(WORK TO DO):
a - In the Map/Filter/Reduce page below, what does the filter step change about the list, and what does it leave unchanged?
b - Pick up the Map/Filter/Reduce page below after its last sentence and carry it forward.

(DOCUMENT):
+---+

Map/Reduce/Filter Algorithm in Java
A look at implementing the Map/Filter/Reduce algorithm in Java using helper classes and the Stream API.
Pre-requisites:
The Problem:
List of users - find the average age of people above the age of 20
- Map: to extract all ages, changes the type of list, not size
- Filter: to extract all ages > 20, changes the size of list, not type
- Reduce: aggregates
Java 7 - Helper Classes
List<Person> list = .....;
List<Integer> ages = Lists.map(list, element -> element.getAge());
List<Integer> agesGT20 = Lists.filter(ages, element -> element > 20);
int sum = Lists.reduce(agesGT20, (a1, a2) -> a1+ a2);
Using static methods on the factory class Lists
(does not exist yet). We push the data and lambdas to the API which does the computation for us. Easy and efficient.
Great parallelization, given that
- associativity holds (not enforced by compiler or JVM)
- The reduction should have an identity element. Not all have though (max = 0 will fail for negative). For reductions not having one,
Optional
s have been introduced which are wrapper types which can be empty.
Caveats
- Duplicates lists -> increases memory conception
Stream API
Generating a stream that consumes the elements.

+---+

(DATA):

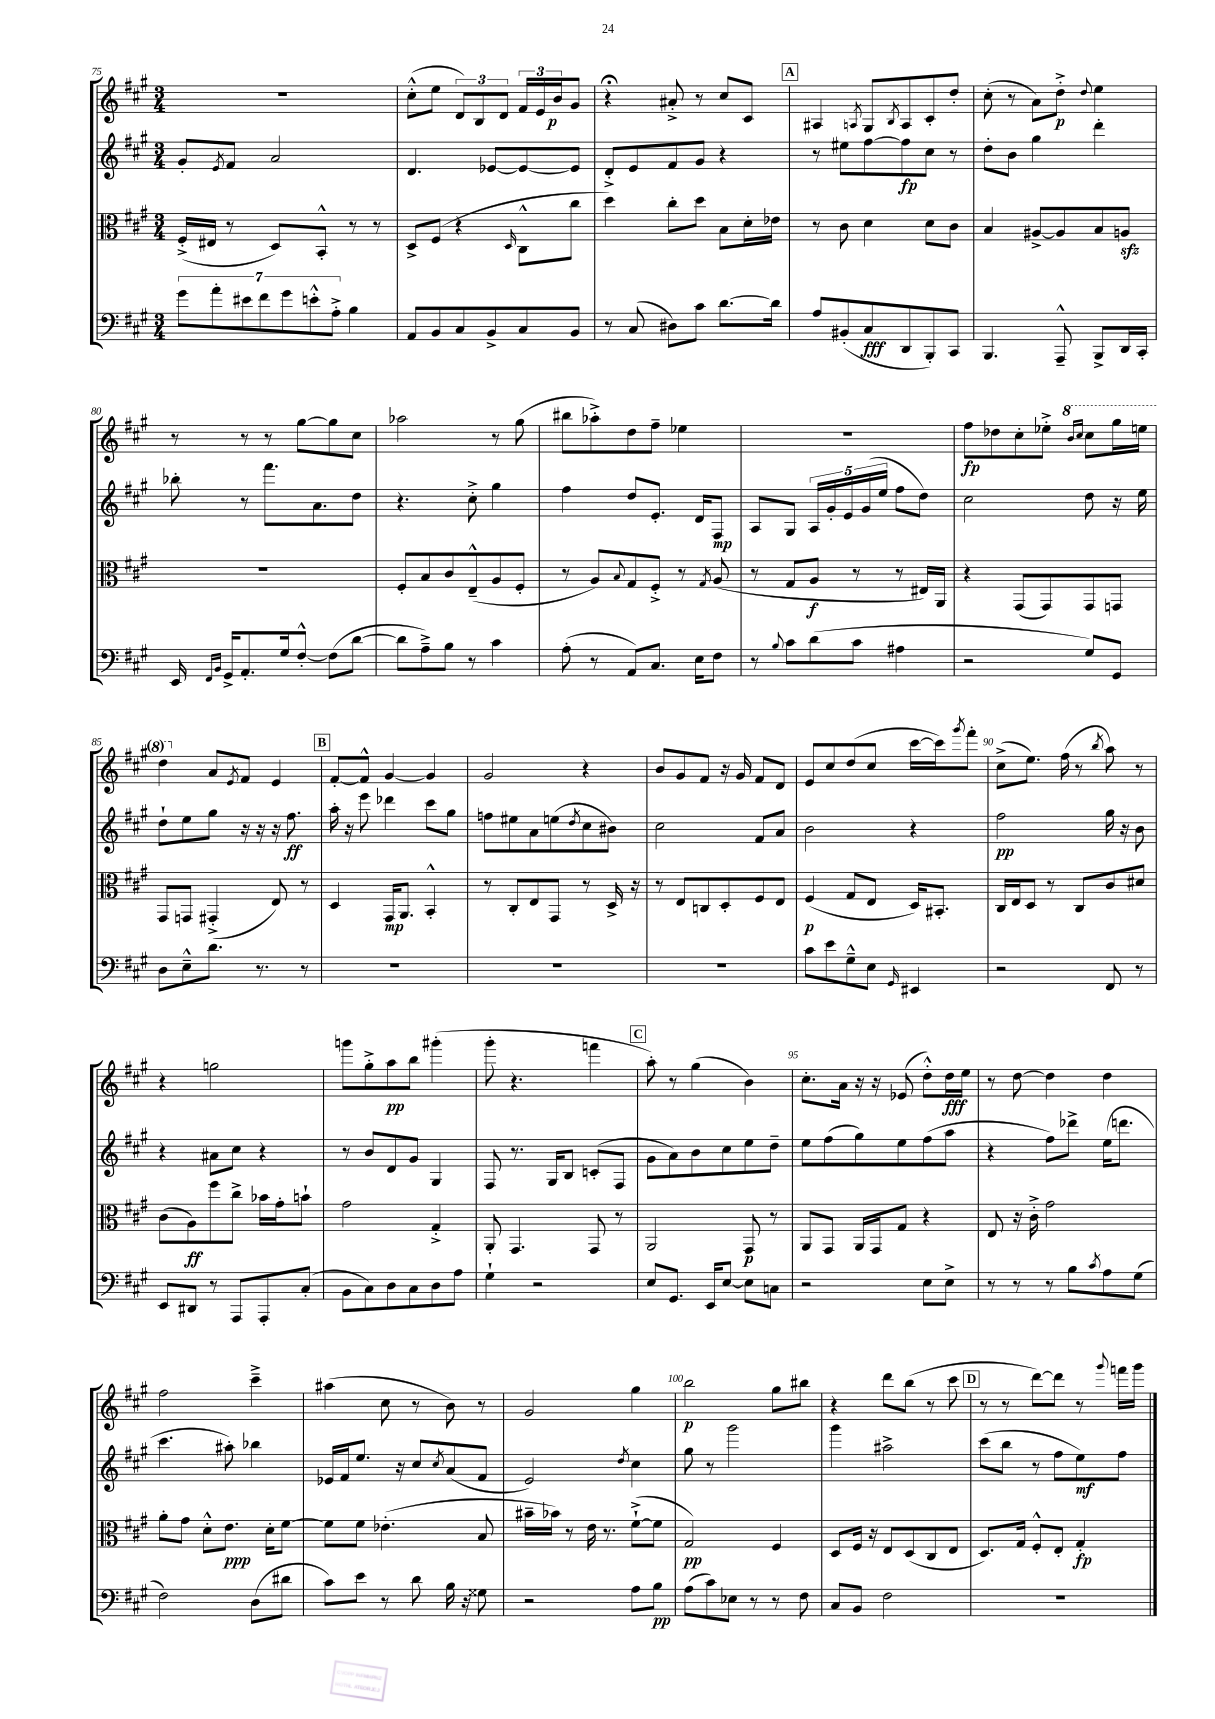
<<
\new StaffGroup <<
\new Staff = "s0" {
    \clef treble \key a \major \numericTimeSignature \time 3/4
    R2. |
    cis''8-.-^( e''8 \tuplet 3/2 { d'8) b8 d'8 } \tuplet 3/2 { fis'16 e'16 b'16\p } gis'8 |
    r4\fermata ais'8-.-> r8 cis''8 cis'8 |
    \mark \markup { \box "A" } ais4 \acciaccatura { a8 } gis8 \acciaccatura { b8 } a8 cis'8-. d''8-. |
    cis''8-.( r8 a'8) d''8-.->\p \appoggiatura { d''8 } e''4 |
    r8 r8 r8 gis''8~ gis''8 cis''8 |
    aes''2 r8 gis''8( |
    bis''8 aes''8-.->) d''8 fis''8-- ees''4 |
    R2. |
    fis''8\fp des''8 cis''8-. ees''8-.-> \ottava #1 \grace { b''16 cis'''16 } cis'''8 gis'''16 e'''!16 |
    d'''4 \ottava #0 a'8 \acciaccatura { e'8 } fis'8 e'4 |
    \mark \markup { \box "B" } fis'8~-. fis'8-^ gis'4~ gis'4 |
    gis'2 r4 |
    b'8 gis'8 fis'8 r16 gis'16 fis'8 d'8 |
    e'8 cis''8 d''8( cis''8 cis'''16~ cis'''16) \acciaccatura { gis'''8 } fis'''8-. |
    cis''8->( e''8.) fis''16( r8 \acciaccatura { b''8 } a''8) r8 |
    r4 g''2 |
    g'''8 gis''8-.-> a''8\pp b''8 gis'''4-.( |
    gis'''8-. r4. f'''4 |
    \mark \markup { \box "C" } a''8-.) r8 gis''4( b'4) |
    cis''8.-. a'16 r16 r16 ees'8( d''8-.-^) d''16\fff e''16 |
    r8 d''8~ d''4 d''4 |
    fis''2 cis'''4---> |
    ais''4( cis''8 r8 b'8) r8 |
    gis'2 gis''4 |
    b''2\p gis''8 bis''8 |
    r4 d'''8 b''8( r8 cis'''8 |
    \mark \markup { \box "D" } r8 r8 d'''8~) d'''8 r8 \appoggiatura { gis'''8 } f'''16 gis'''16 \bar "|." |
}
\new Staff = "s1" {
    \clef treble \key a \major \numericTimeSignature \time 3/4
    gis'8-. \acciaccatura { e'8 } fis'8 a'2 |
    d'4. ees'8~ ees'8~ ees'8 |
    d'8-.-> e'8 fis'8 gis'8 r4 |
    \mark \markup { \box "A" } r8 eis''8 fis''8~ fis''8\fp cis''8 r8 |
    d''8-. b'8 gis''4 d'''4-. |
    bes''8-. r8 fis'''8. a'8. d''8 |
    r4. cis''8-.-> gis''4 |
    fis''4 d''8 e'8.-. d'16 fis8\mp |
    a8 gis8 \tuplet 5/4 { a16 gis'16-. e'16 gis'16( e''16 } fis''8 d''8) |
    cis''2 d''8 r16 e''16 |
    d''8-! e''8 gis''8 r16 r16 r16 fis''8.\ff |
    \mark \markup { \box "B" } a''16-. r16 e'''8 des'''4 cis'''8 gis''8 |
    f''8 eis''8 a'8 e''8( \acciaccatura { d''8 } cis''8 bis'8) |
    cis''2 fis'8 a'8 |
    b'2 r4 |
    fis''2\pp gis''16 r16 b'8 |
    r4 ais'8 cis''8 r4 |
    r8 b'8 d'8 gis'8 gis4 |
    fis8 r8. gis16 b8 c'8-.( fis8 |
    \mark \markup { \box "C" } gis'8 a'8) b'8 cis''8 e''8 d''8-- |
    e''8 fis''8( gis''8) e''8 fis''8( a''8 |
    r4 fis''8) des'''8-> e''16( d'''8. |
    cis'''4. ais''8-.) bes''4 |
    ees'16 fis'16 e''8. r16 cis''8 \acciaccatura { cis''8 } a'8( fis'8 |
    e'2) \acciaccatura { d''8 } cis''4 |
    gis''8 r8 gis'''2 |
    gis'''4 ais''2-> |
    \mark \markup { \box "D" } cis'''8( b''8 r8 fis''8 e''8\mf) fis''8 \bar "|." |
}
\new Staff = "s2" {
    \clef alto \key a \major \numericTimeSignature \time 3/4
    fis16-.->( eis16 r8 d8) b,8-.-^ r8 r8 |
    d8-> fis8( r4 \grace { d16 } cis8-^ cis''8 |
    d''4) cis''8-. d''8 b8 d'16-. ees'16 |
    \mark \markup { \box "A" } r8 cis'8 d'4 d'8 cis'8 |
    b4 ais8~-> ais8 b8 a8\sfz |
    R2. |
    fis8-. b8 cis'8 e8---^( a8 fis8-. |
    r8 a8) \appoggiatura { b8 } gis8 fis8-.-> r8 \acciaccatura { gis8 } a8( |
    r8 gis8 a8\f r8 r8 eis16) a,16 |
    r4 gis,8( gis,8) gis,8 g,8 |
    gis,8 g,8 gis,4-.->( e8) r8 |
    \mark \markup { \box "B" } d4 gis,16\mp a,8. b,4-.-^ |
    r8 cis8-. e8 gis,8 r8 d16-> r16 |
    r8 e8 c8 d8-. fis8 e8 |
    fis4\p( gis8 e8 d16) bis,8.-. |
    cis16 e16 d8 r8 cis8 cis'8 dis'8 |
    cis'8( a8\ff) fis''8 cis''8-> bes'16 gis'16-. b'8-! |
    gis'2 gis4-.-> |
    a,8-. gis,4. gis,8 r8 |
    \mark \markup { \box "C" } a,2 gis,8\p r8 |
    a,8 gis,8 a,16 gis,16 gis8 r4 |
    e8 r16 cis'16-.-> gis'2 |
    a'8-. gis'8 d'8-.-^ e'8.\ppp d'16-. fis'8~ |
    fis'8 fis'8 ees'4.-.( b8 |
    bis'16-- bes'16) r8 e'16 r8. fis'8~-!->( fis'8 |
    gis2\pp) fis4 |
    d8 fis16 r16 e8 d8( cis8 e8 |
    \mark \markup { \box "D" } d8.) gis16 fis8-.-^ e8-. gis4-.\fp \bar "|." |
}
\new Staff = "s3" {
    \clef bass \key a \major \numericTimeSignature \time 3/4
    \tuplet 7/4 { gis'8 a'8-. eis'8 fis'8 gis'8 e'8-.-^ a8-.-> } b4 |
    a,8 b,8 cis8 b,8-> cis8 b,8 |
    r8 cis8( dis8) cis'8 d'8.~ d'16 |
    \mark \markup { \box "A" } a8 bis,8-.( cis8\fff d,8 b,,8-.) cis,8 |
    b,,4. a,,8---^ b,,8-> d,16 cis,16-. |
    e,16 \grace { fis,16 b,16 } gis,16-> a,8.-. gis16 fis8~-.-^ fis8( d'8~ |
    d'8 a8--->) b8 r8 cis'4 |
    a8-.( r8 a,8) cis8. e16 fis8 |
    r8 \appoggiatura { b8 } cis'8 d'8( cis'8 ais4 |
    r2 gis8) gis,8 |
    d8 e8---^ d'8. r8. r8 |
    \mark \markup { \box "B" } R2. |
    R2. |
    R2. |
    cis'8 e'8 gis8---^ e8 \grace { gis,16 } eis,4 |
    r2 fis,8 r8 |
    e,8 dis,8 r8 a,,8 a,,8-. cis8-.( |
    b,8 cis8) d8 cis8 d8 a8 |
    gis4-! r2 |
    \mark \markup { \box "C" } e8 gis,8. e,16 e8~ e8 c8 |
    r2 e8 e8-> |
    r8 r8 r8 b8 \acciaccatura { cis'8 } a8 gis8( |
    fis2) d8( dis'8 |
    cis'8) e'8 r8 d'8 b16 r16 gisis8 |
    r2 a8 b8\pp |
    a8( cis'8) ees8 r8 r8 fis8 |
    cis8 b,8 fis2 |
    \mark \markup { \box "D" } R2. \bar "|." |
}
>>
>>
\layout { \context { \Score currentBarNumber = #75 \override BarNumber.break-visibility = ##(#f #t #t) barNumberVisibility = #(every-nth-bar-number-visible 5) } }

+---+

(OUTPUTS FOR THE TASKS):
a - It changes the size of the list, not its type.

b -
First Pattern
Prints out numbers > 20.
list.stream()
.map(element -> element.getAge())
.filter(element -> element > 20)
.forEach(System.out::println);
3 different streams are generated at the first 3 steps. This is not a costly operation as the streams do not hold elements -> they simply process them.
Second Pattern
Prints out numbers > 20.
list.stream()
.map(element -> element.getAge())
.peek(System.out::println)
.filter(element -> element > 20)
.forEach(System.out::println);
To print the intermediate result after mapping, forEach
cannot be used as it does not return anything. peek
does the same except that it also returns the stream as received to it in addition to passing the stream elements one by one to the Consumer specified to it.
Third Pattern
list.stream()
.map(element -> element)
.filter(element -> element > 20)
.mapToInt(element -> element)
.average()
mapToInt
is needed because average()
takes an int
Stream, not an Integer
Stream.